**Aim**. Can you retype all of the material below line for line, leaving the pictures out of your answer?
###
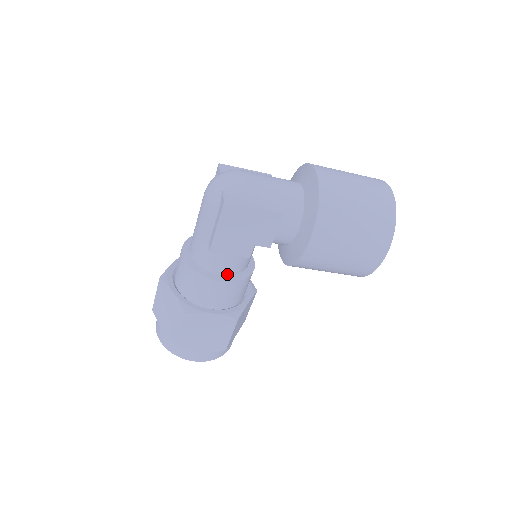
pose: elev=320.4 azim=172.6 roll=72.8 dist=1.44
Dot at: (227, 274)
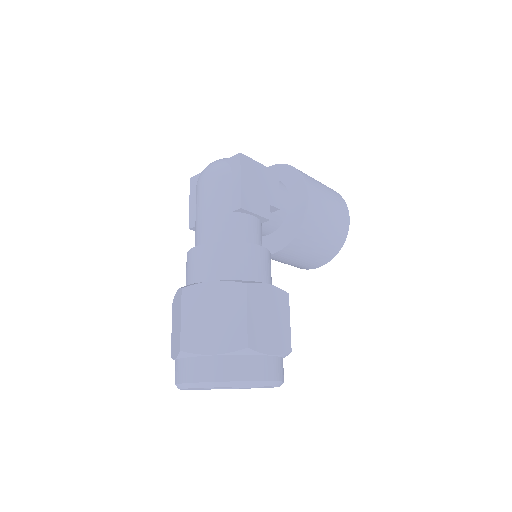
Dot at: occluded
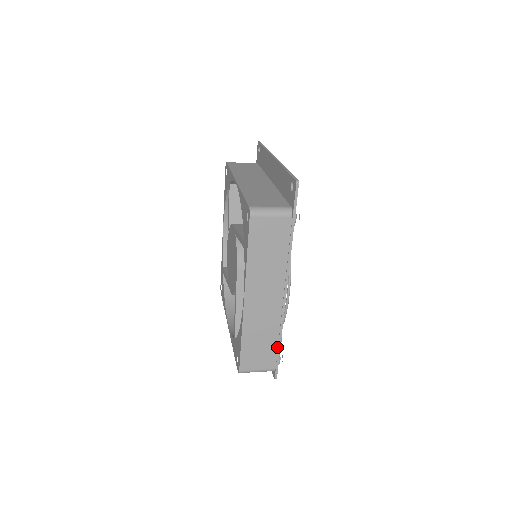
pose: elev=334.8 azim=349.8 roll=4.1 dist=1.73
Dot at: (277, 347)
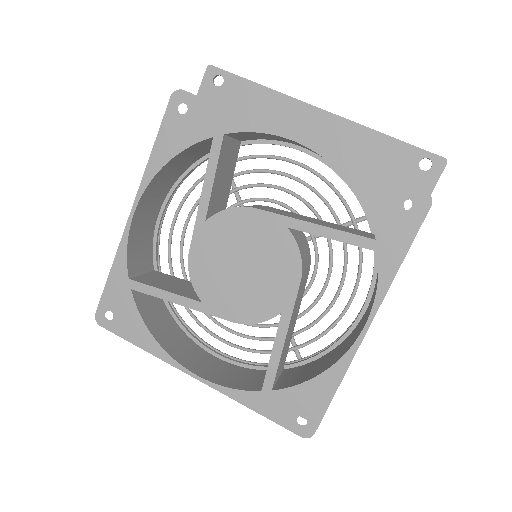
Dot at: occluded
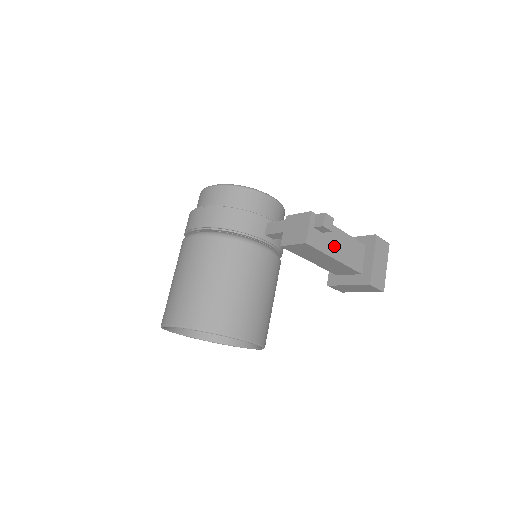
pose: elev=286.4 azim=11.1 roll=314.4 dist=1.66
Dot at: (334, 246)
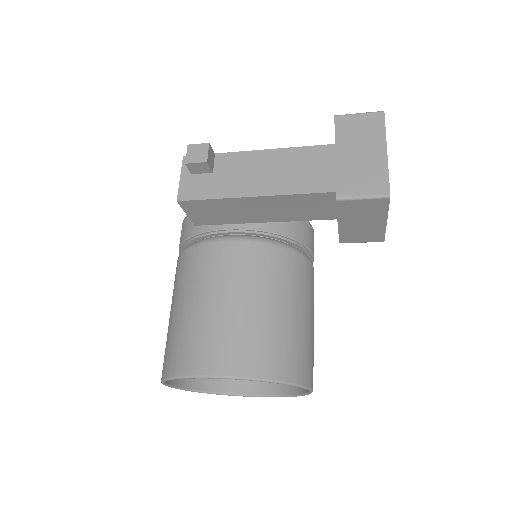
Dot at: (246, 179)
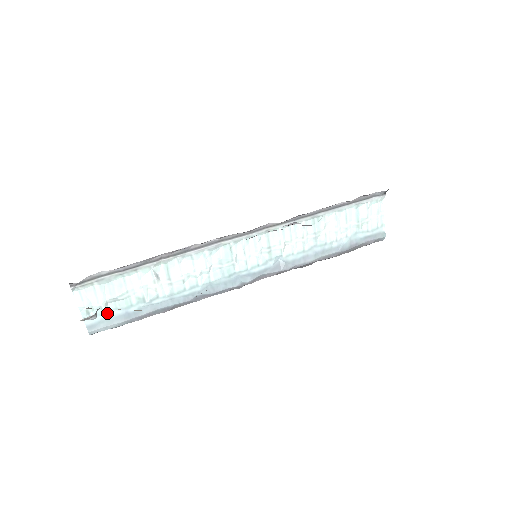
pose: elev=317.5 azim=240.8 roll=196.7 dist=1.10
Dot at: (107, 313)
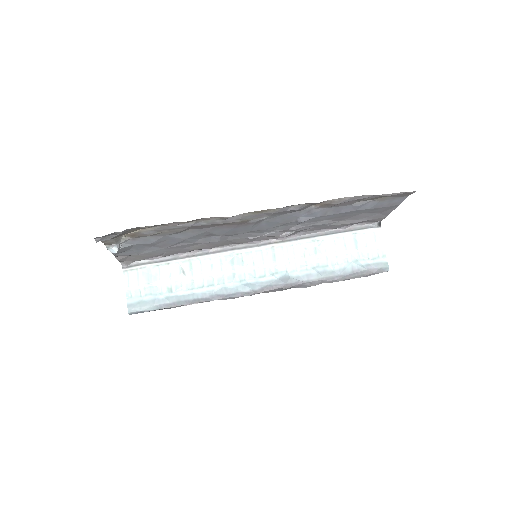
Dot at: (144, 297)
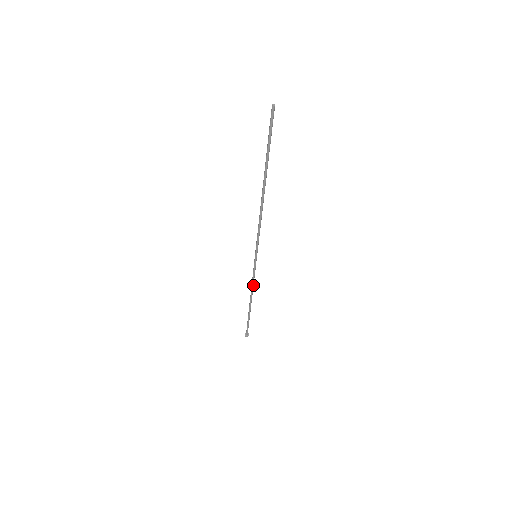
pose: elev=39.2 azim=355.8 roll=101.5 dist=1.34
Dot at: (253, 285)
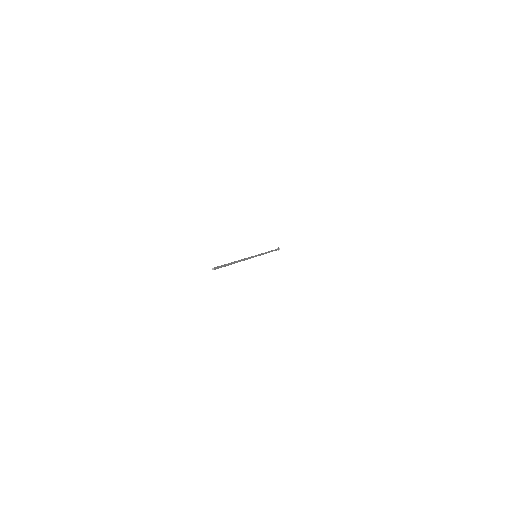
Dot at: occluded
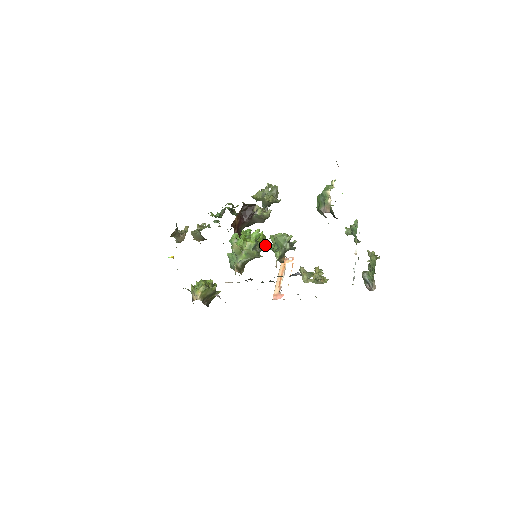
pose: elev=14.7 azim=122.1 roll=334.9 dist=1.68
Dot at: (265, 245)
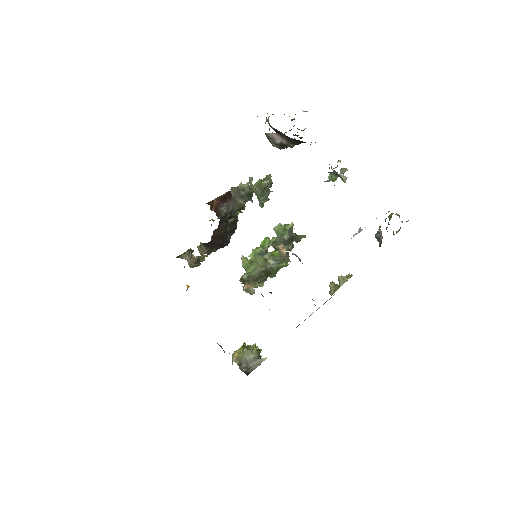
Dot at: (284, 262)
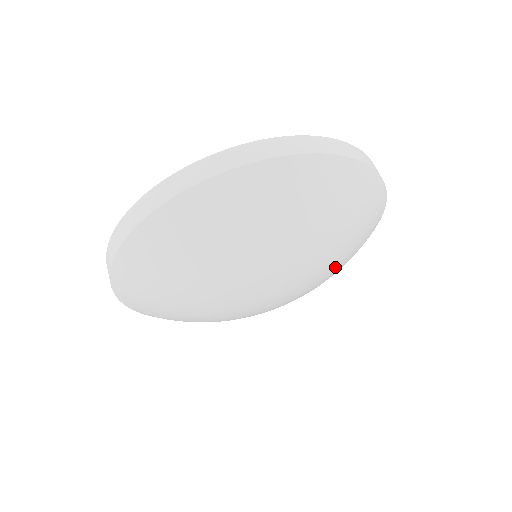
###
**Final result**.
pose: elev=320.4 azim=172.6 roll=72.8 dist=1.44
Dot at: (227, 274)
Dot at: occluded
pose: elev=334.8 azim=349.8 roll=4.1 dist=1.73
Dot at: (277, 347)
Dot at: occluded
pose: elev=286.4 azim=11.1 roll=314.4 dist=1.66
Dot at: (334, 246)
Dot at: (246, 179)
pose: elev=317.5 azim=240.8 roll=196.7 dist=1.10
Dot at: (107, 313)
Dot at: (144, 297)
pose: elev=39.2 azim=355.8 roll=101.5 dist=1.34
Dot at: (253, 285)
Dot at: occluded
pose: elev=14.7 azim=122.1 roll=334.9 dist=1.68
Dot at: (265, 245)
Dot at: (284, 262)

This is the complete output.